**Collected data entries**
==========
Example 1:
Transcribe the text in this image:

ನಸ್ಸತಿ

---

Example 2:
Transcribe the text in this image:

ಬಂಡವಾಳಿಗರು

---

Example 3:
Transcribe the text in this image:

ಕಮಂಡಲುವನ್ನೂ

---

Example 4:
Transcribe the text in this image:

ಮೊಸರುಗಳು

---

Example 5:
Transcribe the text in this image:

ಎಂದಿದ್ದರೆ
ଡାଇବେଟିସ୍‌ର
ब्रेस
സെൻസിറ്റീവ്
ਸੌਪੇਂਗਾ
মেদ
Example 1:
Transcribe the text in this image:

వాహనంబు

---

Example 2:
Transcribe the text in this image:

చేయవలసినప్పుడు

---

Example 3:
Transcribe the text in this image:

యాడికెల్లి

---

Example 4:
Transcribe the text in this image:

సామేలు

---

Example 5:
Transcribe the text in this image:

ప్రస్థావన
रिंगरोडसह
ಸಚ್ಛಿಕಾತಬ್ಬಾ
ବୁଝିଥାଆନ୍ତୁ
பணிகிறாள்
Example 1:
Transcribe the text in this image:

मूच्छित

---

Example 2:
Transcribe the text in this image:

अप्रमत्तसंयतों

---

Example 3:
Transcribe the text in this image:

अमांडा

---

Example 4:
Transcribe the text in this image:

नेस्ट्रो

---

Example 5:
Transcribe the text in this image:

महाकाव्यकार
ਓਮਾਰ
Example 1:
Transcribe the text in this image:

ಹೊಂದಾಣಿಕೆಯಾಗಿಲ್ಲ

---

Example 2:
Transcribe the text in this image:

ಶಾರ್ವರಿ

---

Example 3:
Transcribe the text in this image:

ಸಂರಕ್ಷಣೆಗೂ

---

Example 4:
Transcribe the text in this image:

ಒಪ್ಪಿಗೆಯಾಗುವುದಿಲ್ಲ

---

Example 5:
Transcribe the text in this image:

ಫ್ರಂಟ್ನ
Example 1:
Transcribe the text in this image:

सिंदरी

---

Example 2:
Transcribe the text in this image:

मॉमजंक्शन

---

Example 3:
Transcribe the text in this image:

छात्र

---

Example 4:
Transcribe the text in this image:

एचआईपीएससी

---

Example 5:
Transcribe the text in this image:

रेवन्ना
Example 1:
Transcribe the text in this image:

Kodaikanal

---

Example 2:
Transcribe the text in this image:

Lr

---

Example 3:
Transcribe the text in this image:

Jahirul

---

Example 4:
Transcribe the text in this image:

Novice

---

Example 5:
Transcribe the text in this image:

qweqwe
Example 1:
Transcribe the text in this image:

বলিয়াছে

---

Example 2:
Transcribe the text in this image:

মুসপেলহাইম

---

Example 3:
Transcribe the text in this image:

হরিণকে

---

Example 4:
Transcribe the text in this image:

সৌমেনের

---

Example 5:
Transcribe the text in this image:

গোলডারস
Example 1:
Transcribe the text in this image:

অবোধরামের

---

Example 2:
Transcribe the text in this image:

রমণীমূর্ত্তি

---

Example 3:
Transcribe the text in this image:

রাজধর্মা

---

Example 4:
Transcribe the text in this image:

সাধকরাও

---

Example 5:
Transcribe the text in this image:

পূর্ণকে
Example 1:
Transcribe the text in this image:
==========
**WORK TO BE COMPLETED**
The data above must be returned in full, exactly as written.

**THE COMPLETED TASK**
Example 1:
Transcribe the text in this image:

ನಸ್ಸತಿ

---

Example 2:
Transcribe the text in this image:

ಬಂಡವಾಳಿಗರು

---

Example 3:
Transcribe the text in this image:

ಕಮಂಡಲುವನ್ನೂ

---

Example 4:
Transcribe the text in this image:

ಮೊಸರುಗಳು

---

Example 5:
Transcribe the text in this image:

ಎಂದಿದ್ದರೆ
ଡାଇବେଟିସ୍‌ର
ब्रेस
സെൻസിറ്റീവ്
ਸੌਪੇਂਗਾ
মেদ
Example 1:
Transcribe the text in this image:

వాహనంబు

---

Example 2:
Transcribe the text in this image:

చేయవలసినప్పుడు

---

Example 3:
Transcribe the text in this image:

యాడికెల్లి

---

Example 4:
Transcribe the text in this image:

సామేలు

---

Example 5:
Transcribe the text in this image:

ప్రస్థావన
रिंगरोडसह
ಸಚ್ಛಿಕಾತಬ್ಬಾ
ବୁଝିଥାଆନ୍ତୁ
பணிகிறாள்
Example 1:
Transcribe the text in this image:

मूच्छित

---

Example 2:
Transcribe the text in this image:

अप्रमत्तसंयतों

---

Example 3:
Transcribe the text in this image:

अमांडा

---

Example 4:
Transcribe the text in this image:

नेस्ट्रो

---

Example 5:
Transcribe the text in this image:

महाकाव्यकार
ਓਮਾਰ
Example 1:
Transcribe the text in this image:

ಹೊಂದಾಣಿಕೆಯಾಗಿಲ್ಲ

---

Example 2:
Transcribe the text in this image:

ಶಾರ್ವರಿ

---

Example 3:
Transcribe the text in this image:

ಸಂರಕ್ಷಣೆಗೂ

---

Example 4:
Transcribe the text in this image:

ಒಪ್ಪಿಗೆಯಾಗುವುದಿಲ್ಲ

---

Example 5:
Transcribe the text in this image:

ಫ್ರಂಟ್ನ
Example 1:
Transcribe the text in this image:

सिंदरी

---

Example 2:
Transcribe the text in this image:

मॉमजंक्शन

---

Example 3:
Transcribe the text in this image:

छात्र

---

Example 4:
Transcribe the text in this image:

एचआईपीएससी

---

Example 5:
Transcribe the text in this image:

रेवन्ना
Example 1:
Transcribe the text in this image:

Kodaikanal

---

Example 2:
Transcribe the text in this image:

Lr

---

Example 3:
Transcribe the text in this image:

Jahirul

---

Example 4:
Transcribe the text in this image:

Novice

---

Example 5:
Transcribe the text in this image:

qweqwe
Example 1:
Transcribe the text in this image:

বলিয়াছে

---

Example 2:
Transcribe the text in this image:

মুসপেলহাইম

---

Example 3:
Transcribe the text in this image:

হরিণকে

---

Example 4:
Transcribe the text in this image:

সৌমেনের

---

Example 5:
Transcribe the text in this image:

গোলডারস
Example 1:
Transcribe the text in this image:

অবোধরামের

---

Example 2:
Transcribe the text in this image:

রমণীমূর্ত্তি

---

Example 3:
Transcribe the text in this image:

রাজধর্মা

---

Example 4:
Transcribe the text in this image:

সাধকরাও

---

Example 5:
Transcribe the text in this image:

পূর্ণকে
Example 1:
Transcribe the text in this image:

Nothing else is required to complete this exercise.